Bunun üzerine sinirlenen padişah adamı tutuklattı ve gencin yerini gösterinceye kadar ona işkence ettirdi. Sonuçta adam gencin yerini söyledi. Delikanlı getirildi. Padişah ona,

"Delikanlı, demek senin sihirbazlığın körleri ve alaca tenli olanları iyi edecek dereceye ulaşmış. Duydum ki sen epeyce işler yapıyor muşsun, öyle mi? diye sordu.

Delikanlı,

"Hayır, ben kimseye şifa veremem. Asıl şifa veren Allah Teâlâ‘dır" dedi.

Padişah delikanlıyı tutuklattı ve âlimin yerini gösterinceye kadar ona işkence ettirdi. Neticede âlim getirildi ve kendisine, "dininden dön!" denildi. Âlim bu teklife yanaşmadı. Bunun üzerine padişah bir testere getirtip başının tam ortasından âlimi ikiye biçtirdi. Adamın parçalarının her biri bir yana düştü.

Sonra padişahın adamı getirildi, ona da, "dininden dön" denildi. O da kabul etmedi. Padişah onu da testere ile ikiye biçtirdi, adamın parçalarının her biri bir tarafa düştü.

Daha sonra delikanlı getirildi ve "Dininden dön; yoksa öleceksin" diye tehdit edildi, fakat delikanlı kabul etmedi, direndi. Padişah delikanlıyı adamlarından bir gruba teslim etti ve onlara şu talimatı verdi:

"Bunu şu dağın tepesine çıkarın, dininden dönmeyi teklif edin, dönerse ne âlâ, dönmezse, dağdan aşağıya yuvarlayın gitsin."

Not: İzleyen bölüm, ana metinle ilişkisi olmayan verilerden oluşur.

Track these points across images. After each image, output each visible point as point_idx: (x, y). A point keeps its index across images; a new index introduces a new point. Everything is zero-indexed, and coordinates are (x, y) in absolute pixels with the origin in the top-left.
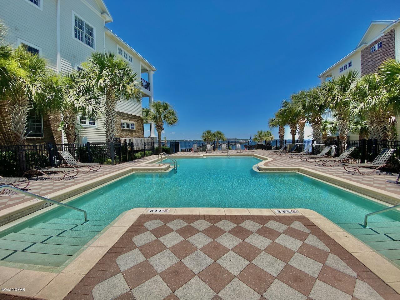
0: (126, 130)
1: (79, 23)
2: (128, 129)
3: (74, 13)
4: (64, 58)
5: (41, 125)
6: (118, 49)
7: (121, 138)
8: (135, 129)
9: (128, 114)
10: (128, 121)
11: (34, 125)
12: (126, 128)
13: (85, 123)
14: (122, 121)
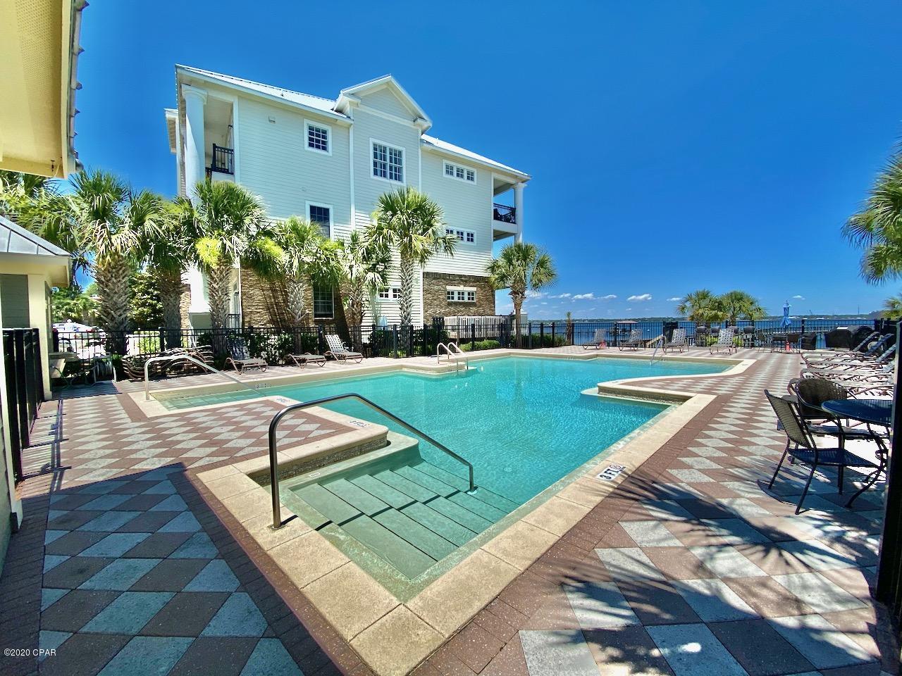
0: (456, 303)
1: (379, 152)
2: (461, 301)
3: (372, 141)
4: (359, 210)
5: (331, 303)
6: (444, 167)
7: (445, 318)
8: (475, 301)
9: (460, 276)
10: (461, 288)
11: (324, 303)
12: (456, 299)
13: (387, 296)
14: (449, 288)
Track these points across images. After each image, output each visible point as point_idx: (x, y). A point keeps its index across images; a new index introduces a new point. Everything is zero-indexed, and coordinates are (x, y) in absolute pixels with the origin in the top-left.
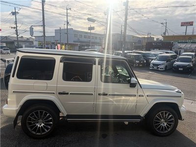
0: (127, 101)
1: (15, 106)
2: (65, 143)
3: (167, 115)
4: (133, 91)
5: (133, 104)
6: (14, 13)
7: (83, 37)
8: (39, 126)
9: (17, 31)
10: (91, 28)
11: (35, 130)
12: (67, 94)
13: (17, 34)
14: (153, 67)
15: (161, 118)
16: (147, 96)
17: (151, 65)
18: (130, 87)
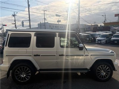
0: (78, 59)
1: (8, 64)
2: (39, 87)
3: (105, 67)
4: (81, 52)
5: (82, 61)
6: (14, 15)
7: (55, 27)
8: (22, 76)
9: (15, 25)
10: (59, 21)
11: (20, 79)
12: (39, 55)
13: (16, 27)
14: (98, 42)
15: (101, 70)
16: (91, 55)
17: (97, 41)
18: (80, 50)
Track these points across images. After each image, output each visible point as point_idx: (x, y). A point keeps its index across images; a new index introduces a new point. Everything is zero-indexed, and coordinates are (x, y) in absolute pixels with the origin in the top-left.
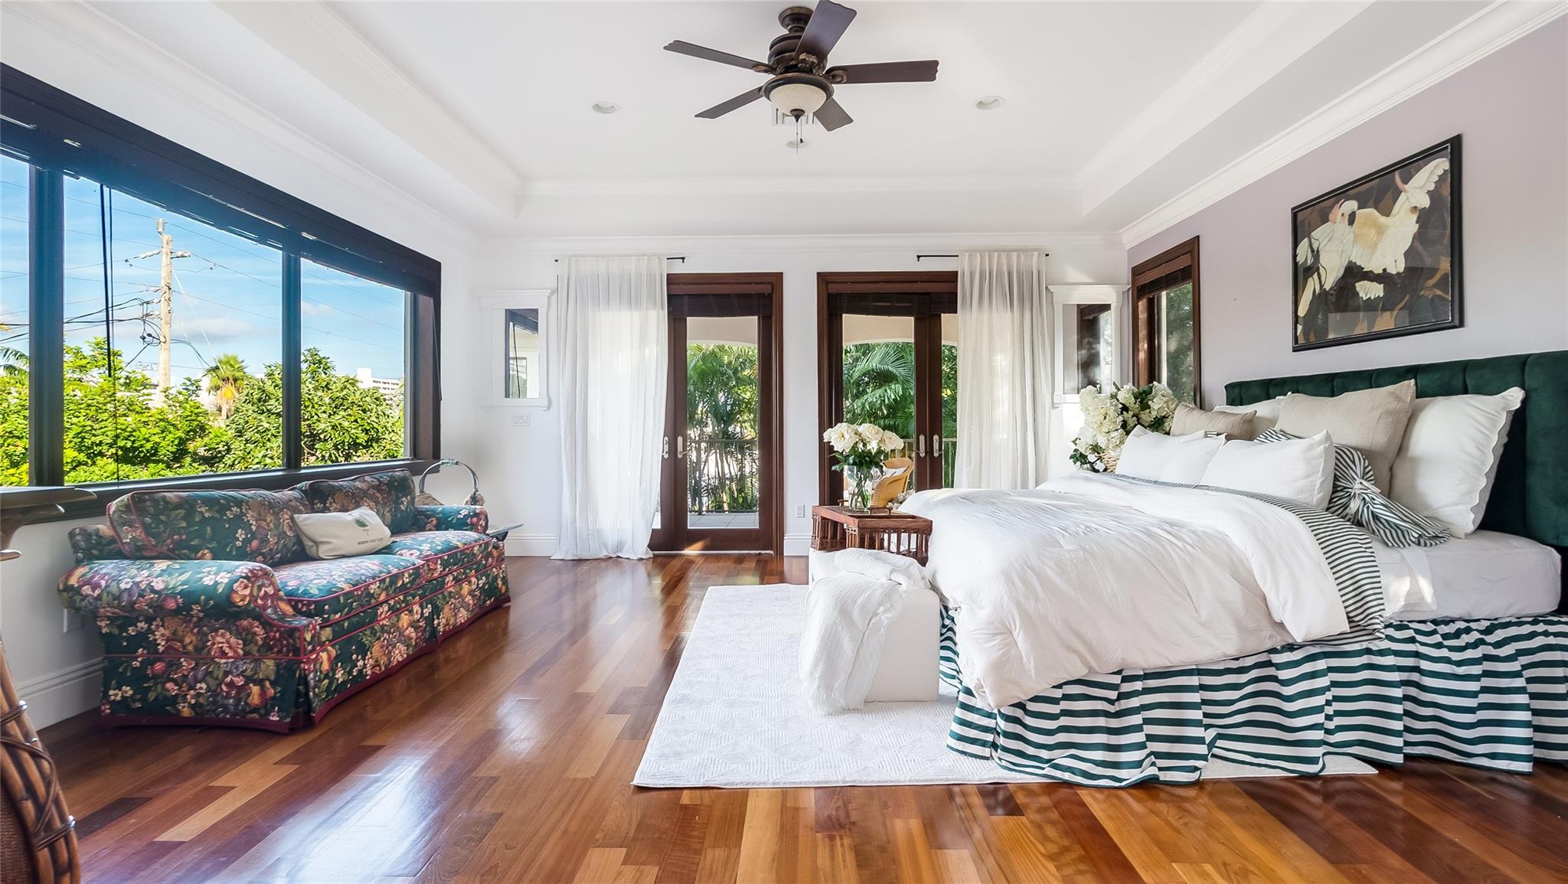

Adamlar delikanlıyı götürdüler, dağın tepesine çıkardılar. Delikanlı,

"Allahım beni bunların elinden nasıl istersen öylece kurtar" diye dua etti. Bunun üzerine dağ sallandı. Adamlar dağdan aşağıya yuvarlandılar. Gence bir şey olmadı. Genç yürüyerek padişahın yanına geldi. Padişah,

"Yanındakiler nerede, onlara ne oldu?" diye sordu. Delikanlı,

"Allah beni onların elinden kurtardı" dedi. Bunun üzerine padişah onu adamlarından başka bir grubun eline teslim ederek,

"Bunu bir gemiye bindirin, denizin ortasına götürün. Dininden dönmesini söyleyin, dönerse ne âla, dönmezse denize atın gitsin" dedi.

Adamlar delikanlıyı alıp götürdüler. Delikanlı,

"Allahım beni bunların elinden nasıl istersen öylece kurtar" diye dua etti. O anda denizin suları kabardı, dalgalar gemiyi alt üst etti. Adamlar denize düştüler. Delikanlıya bir şey olmadı. O yürüyerek yine padişahın yanına geldi.

Padişah,

"Yanındakiler nerede, onlara ne oldu?" diye sordu. Delikanlı,

"Allah beni onların elinden kurtardı" dedi. Padişah genci öldürmekten aciz kalmış ve ne yapacağını şaşırmıştı. Delikanlı padişaha,

"Söylediklerimi yapmadıkça beni öldüremezsin" dedi. Padişah,

"Nedir onlar?" diye sordu. Delikanlı,

"Halkı geniş bir meydanda topla. Beni bir hurma kütüğüne bağla. Ok torbamdan bir ok al, yaya yerleştir. Sonra, ‘Delikanlının rabbinin adıyla‘ diyerek oku at. Böyle yaparsan beni öldürebilirsin" dedi.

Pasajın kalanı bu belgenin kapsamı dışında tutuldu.